In their briefs, the petitioners and the intervenors argued that the procedures required by FFDCA are not jurisdictional, and that the court therefore has discretion to waive exhaustion of these procedures. They also argued that exhaustion should be waived in this instance because allowing EPA time to rule on their objections would ultimately be futile, and because further delay would perpetuate EPA’s purported disregard of the FFDCA safety standard. Further, they argued that, if immediate review is not available under FFDCA, it should be available under FIFRA because EPA also denied a request to cancel the FIFRA registrations for chlorpyrifos.

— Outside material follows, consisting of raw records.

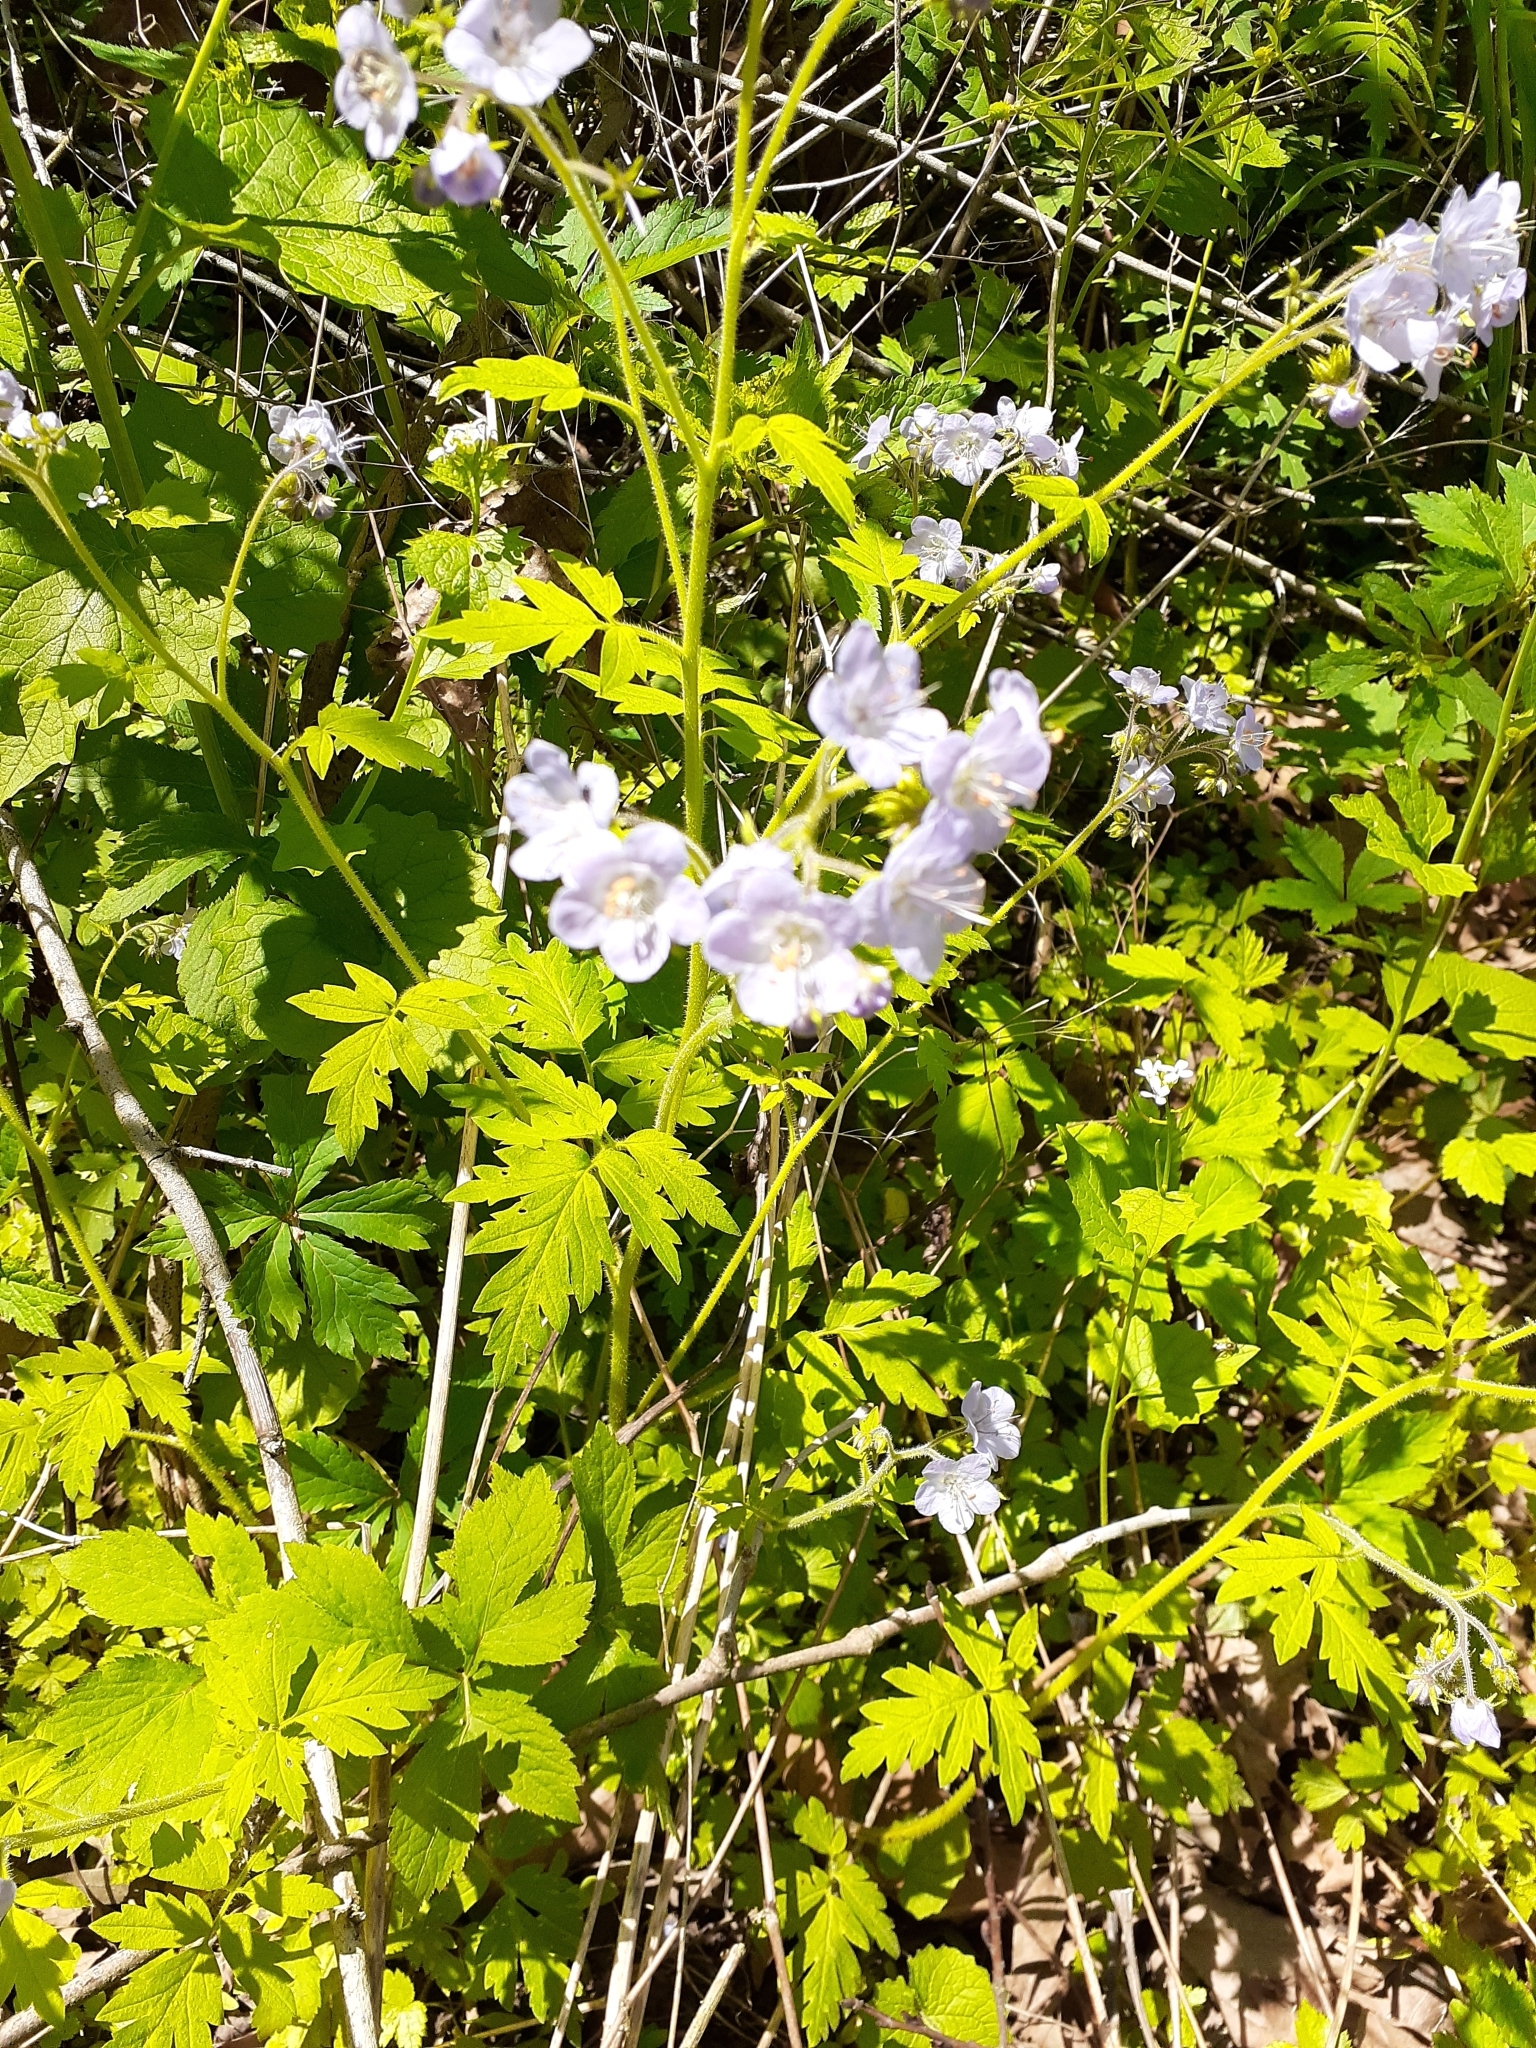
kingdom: Plantae
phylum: Tracheophyta
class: Magnoliopsida
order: Boraginales
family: Hydrophyllaceae
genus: Phacelia
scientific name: Phacelia bipinnatifida
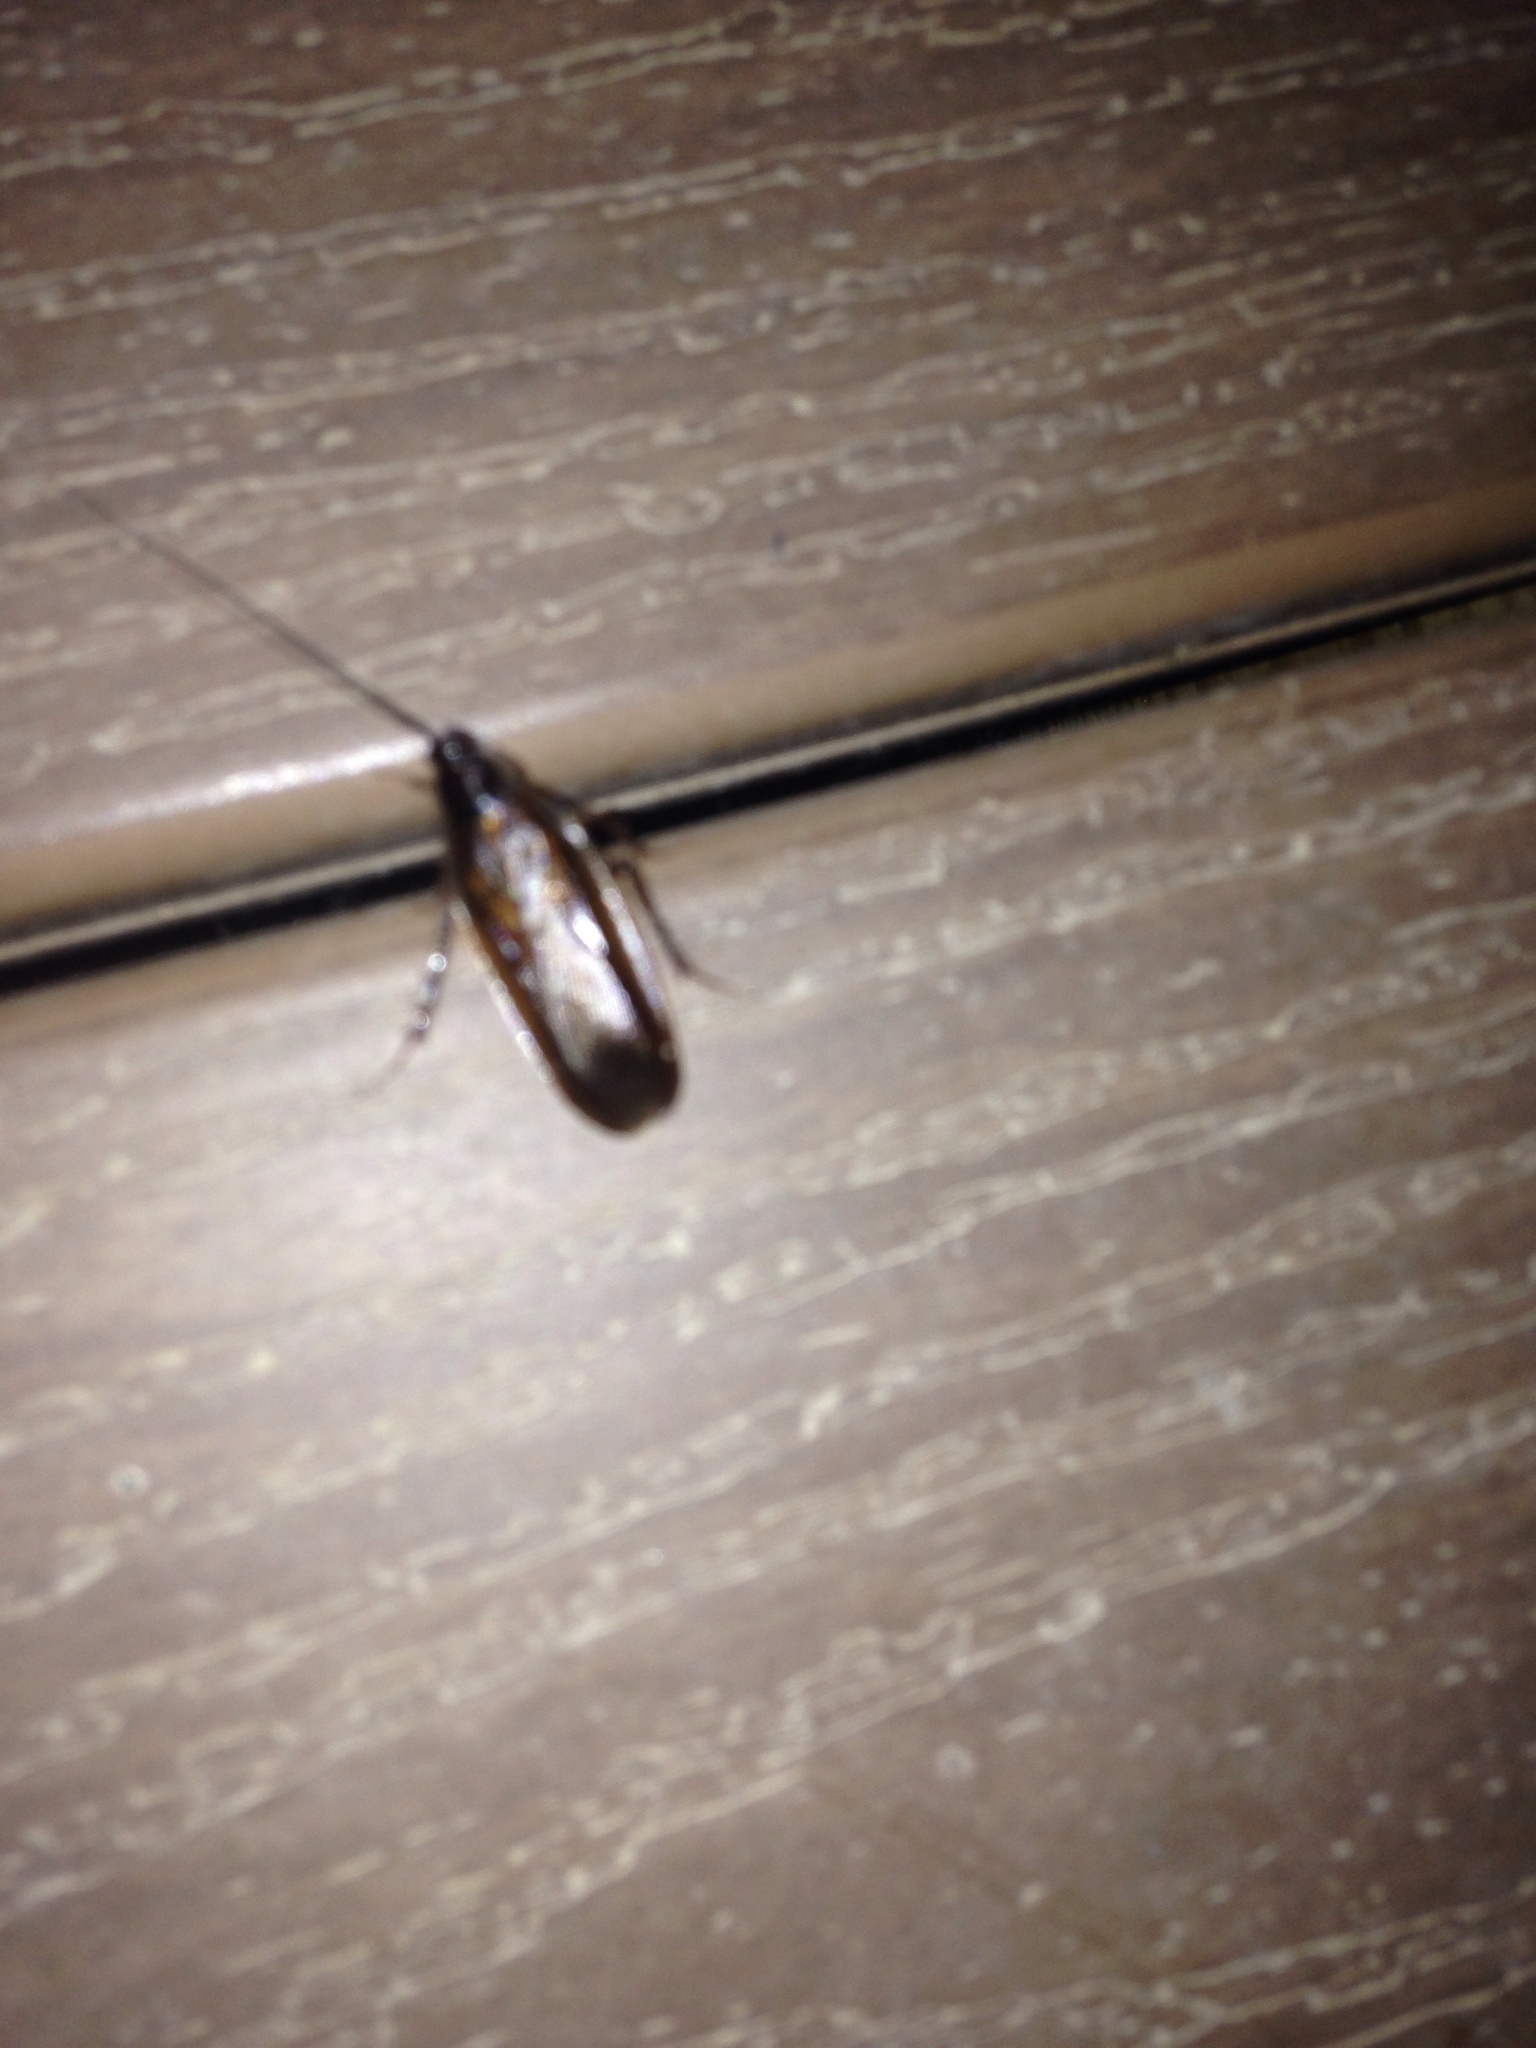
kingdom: Animalia
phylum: Arthropoda
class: Insecta
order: Blattodea
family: Ectobiidae
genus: Blattella
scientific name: Blattella germanica
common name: German cockroach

Finally, the petitioners requested during briefing that the court issue “a writ of mandamus directing EPA to decide LULAC’s objections within 60 days.”
In its brief, EPA argued that the petitioners lack any jurisdiction to bring the current case because the detailed procedures specified in the FFDCA are jurisdictional in nature, and exhaustion of these procedures therefore cannot be waived by a reviewing court. EPA also argued that, even if the court could waive the exhaustion requirement, the petitioners have raised the same issues in their objections as they raised in their briefs, and there is no basis for the court to presume that allowing EPA to address these issues would be futile. Moreover, EPA argued that FFDCA Section 346a(h)(5) expressly precludes separate judicial review under FIFRA of EPA’s decision concerning the 2007 petition. Finally, EPA contended in its brief that the petitioners’ request for a writ of mandamus must be denied because the petitioners did not follow the procedure for making such a request in Federal Rule of Appellate Procedure 21(a).
During the oral arguments on July 9, 2018, two of the three judges on the Ninth Circuit panel reportedly expressed frustration concerning the prospect for years of further delay before EPA makes its ultimate decision concerning chlorpyrifos. Although it is not clear how the court would overcome the formidable jurisdictional barriers to immediate judicial review, it appears that some sort of judicial decision or order compelling EPA to take more immediate action on chlorpyrifos is a possibility.